Start of Passage to read

Graphics chip used in the Nintendo Wii

Hollywood is a system-on-a-chip (SoC) designed by ATI for Nintendo's Wii home video game console, integrating graphics, audio, and input/output functions into a single module. Its graphics processing unit (GPU) is an updated version of the GameCube's Flipper, running at 243 MHz—1.5 times faster—allowing for more advanced visual effects. Additionally, Hollywood includes Starlet, an ARM-based coprocessor responsible for managing input/output operations and system security. The SoC also features 24 MB of high-speed 1T-SRAM for efficient data access.

The initial Hollywood-A revision was built on a 90 nm process and contained three dies. The first die, codenamed Vegas, handled most of the chip's functions. The second die, codenamed Napa, housed the high-speed RAM, while a third die contained EEPROM.

The Hollywood-1 revision, codenamed Bollywood, was manufactured on a 65 nm process and merged Napa and Vegas into a single die.

== Hardware capabilities ==
- 243 MHz graphics chip
- 3 MB embedded GPU memory (eDRAM)
  - 2 MB dedicated to Z-buffer and framebuffer
  - 1 MB texture cache
- 24 MB 1T-SRAM @ 486 MHz (3.9 GB/s) directly accessible for textures and other video data
- Fixed function pipeline (no support for programmable vertex or pixel shaders in hardware)
- Texture Environment Unit (TEV) capable of combining up to 8 textures in 16 stages or "passes"
- ~30 GB/s internal bandwidth^
- ~18 million polygons/second^
- 972 Mpixels/sec peak pixel fillrate

Note: ^ denotes speculation: using confirmed ATI GameCube data x 1.5, a crude but likely accurate way of calculating the Wii's results based on clock speeds and identical architecture.

== Texture Environment Unit ==
The Texture Environment Unit (TEV) is a unique piece of hardware exclusive to the GameCube and Wii. The Wii inherited the TEV from Flipper, and the TEV is—to use an analogy from Factor 5 director Julian Eggebrecht—"like an elaborate switchboard that makes the wildest combinations of textures and materials possible."

End of Passage to read
Start of Entries provided

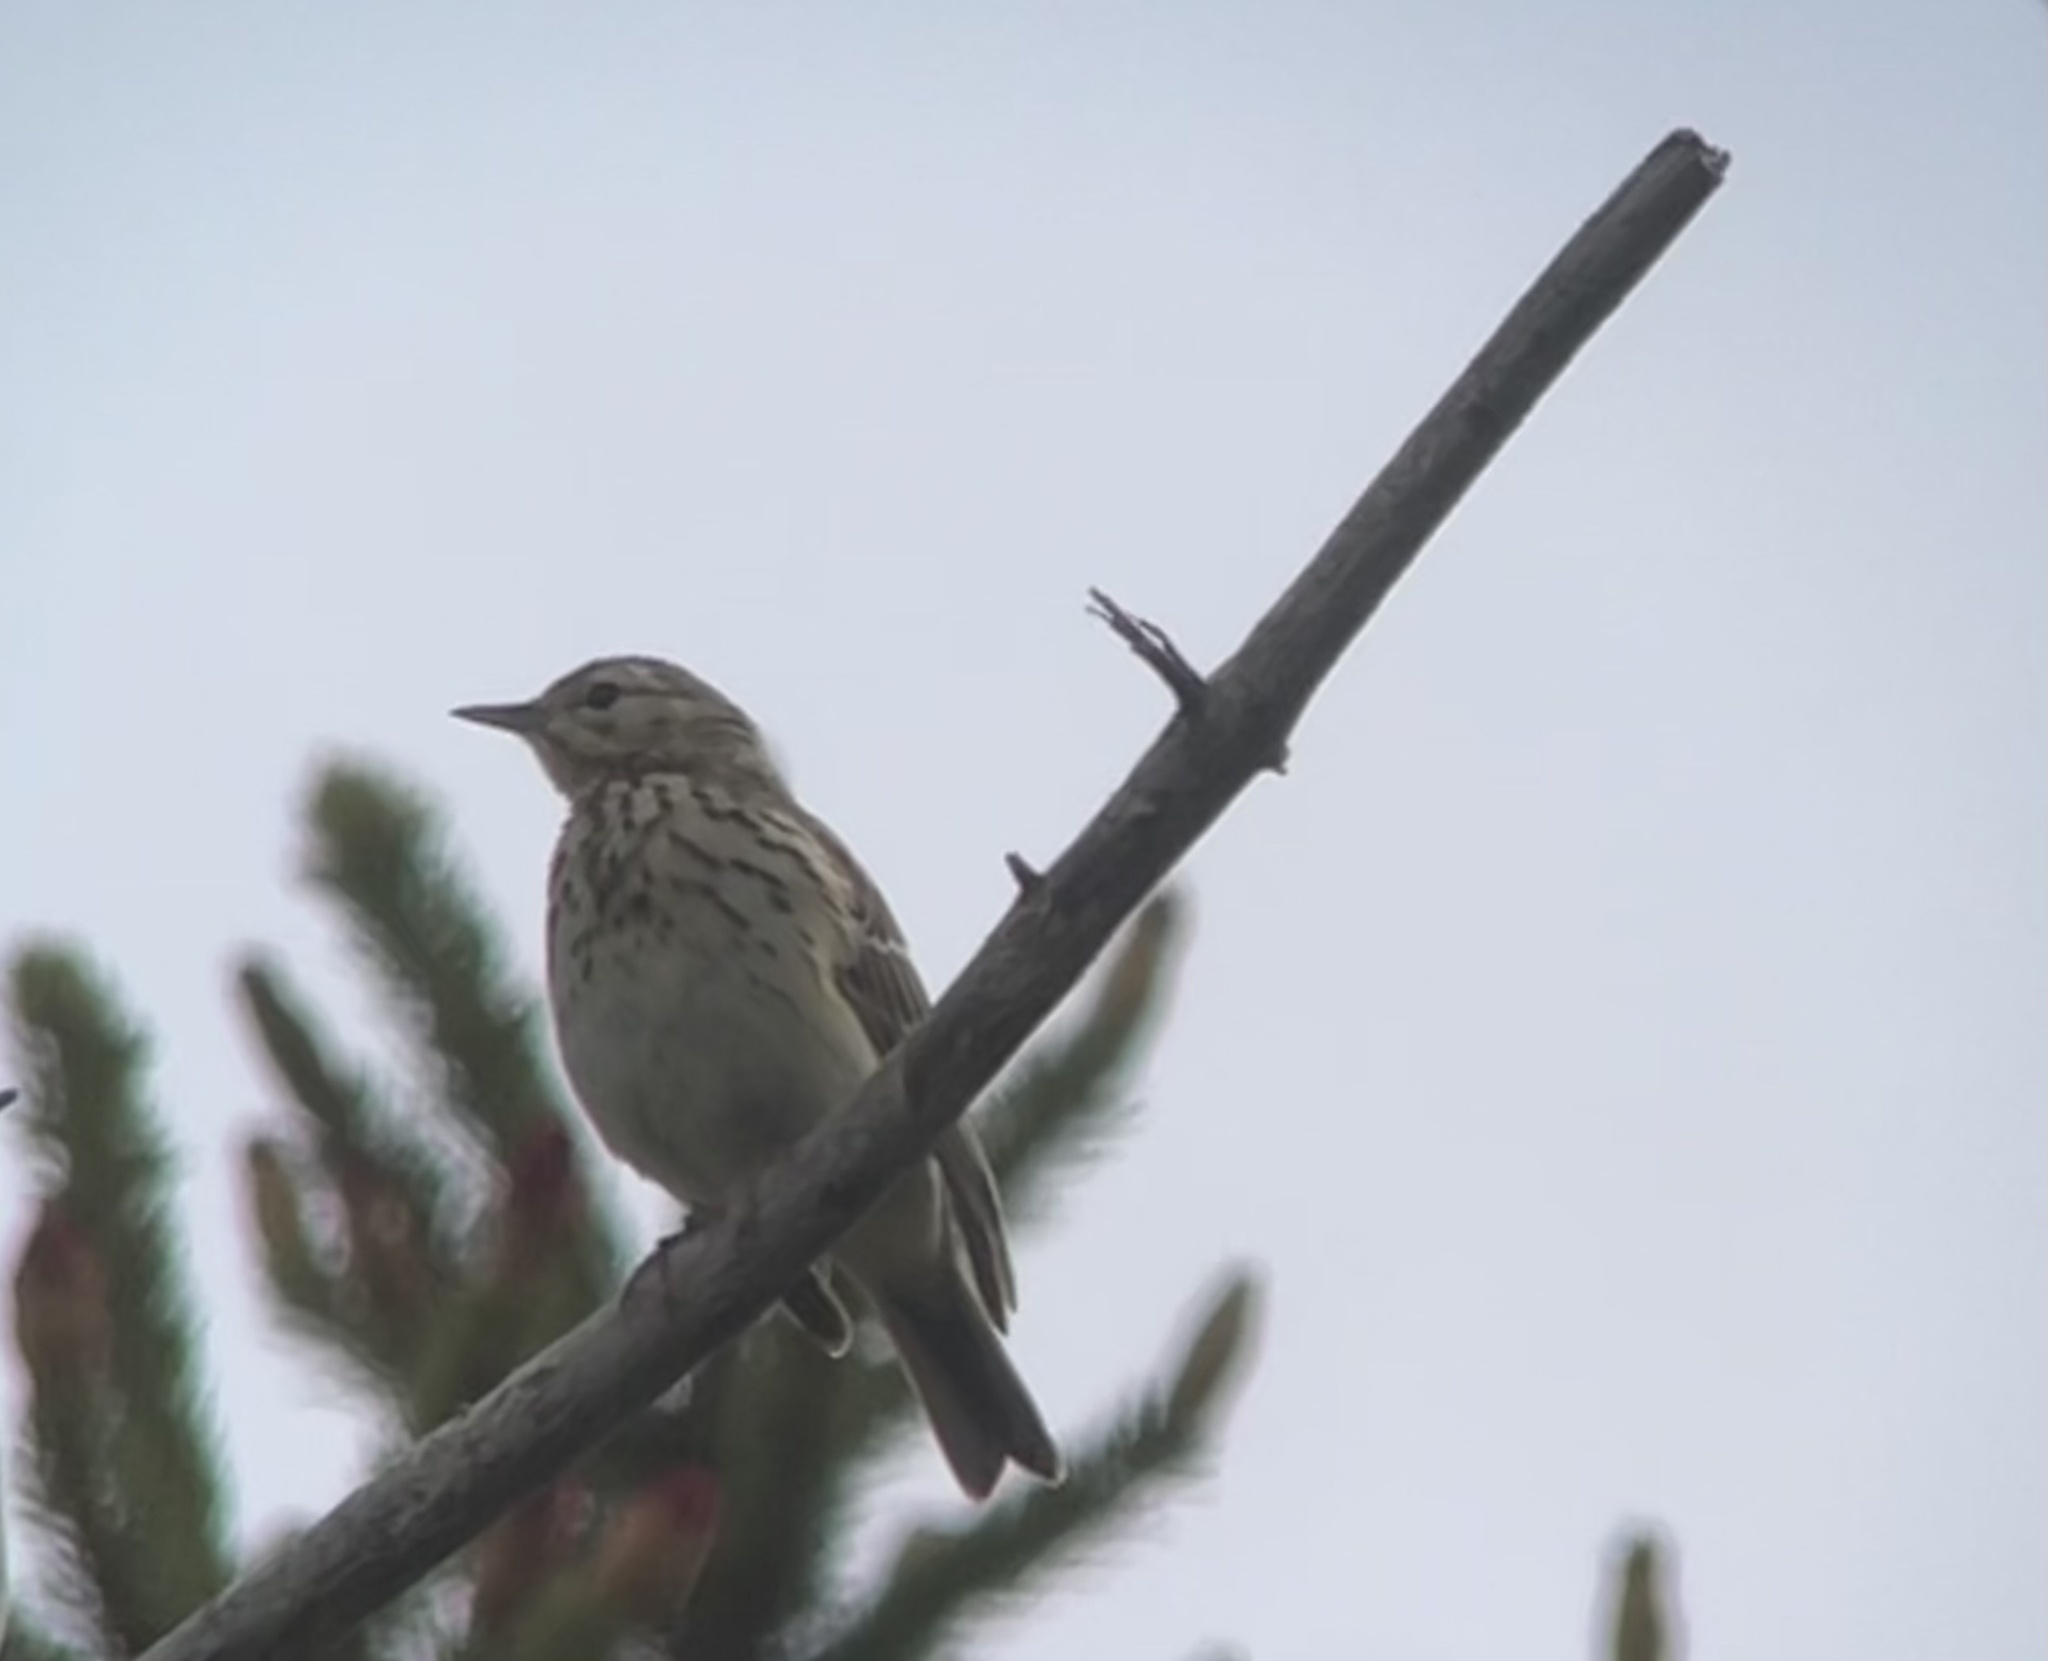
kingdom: Animalia
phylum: Chordata
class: Aves
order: Passeriformes
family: Motacillidae
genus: Anthus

End of Entries provided

What you have to do: Carry on the text about the Wii's Hollywood graphics chip, picking up right after its last sentence. These items come from a separate source and are unrelated to the text.

Answer to the exercise:
The TEV pipeline combines up to 8 textures in up to 16 stages at once. Each stage can apply a multitude of functions to the texture. This was frequently used to simulate pixel shader effects such as bump-mapping, or to perform effects such as cel shading. On the GameCube, Factor 5's Star Wars: Rogue Squadron II used the TEV for the targeting computer effect and the simulated volumetric fog. The Wii's TEV unit and TEV capabilities are no different from the GameCube's, excluding indirect performance advantages from the faster clock speeds.

== Starlet ==
Hollywood contains an ARM926EJ-S core. The internal name for this core is IOP, but it is commonly known as Starlet. This embedded microprocessor runs the Wii's IOS operating system, and handles various I/O functions, including wireless communication, USB, SD card access, optical disc reading, and internal flash storage. Starlet also manages security functions, including cryptography, ensuring the console remains secure even if the main Broadway processor is compromised. Hollywood includes hardware implementations of AES and SHA-1 to speed up Starlet's security functionality. Starlet communicates with Broadway via an inter-process communication mechanism and can reboot Broadway or provide it with executable code at any time.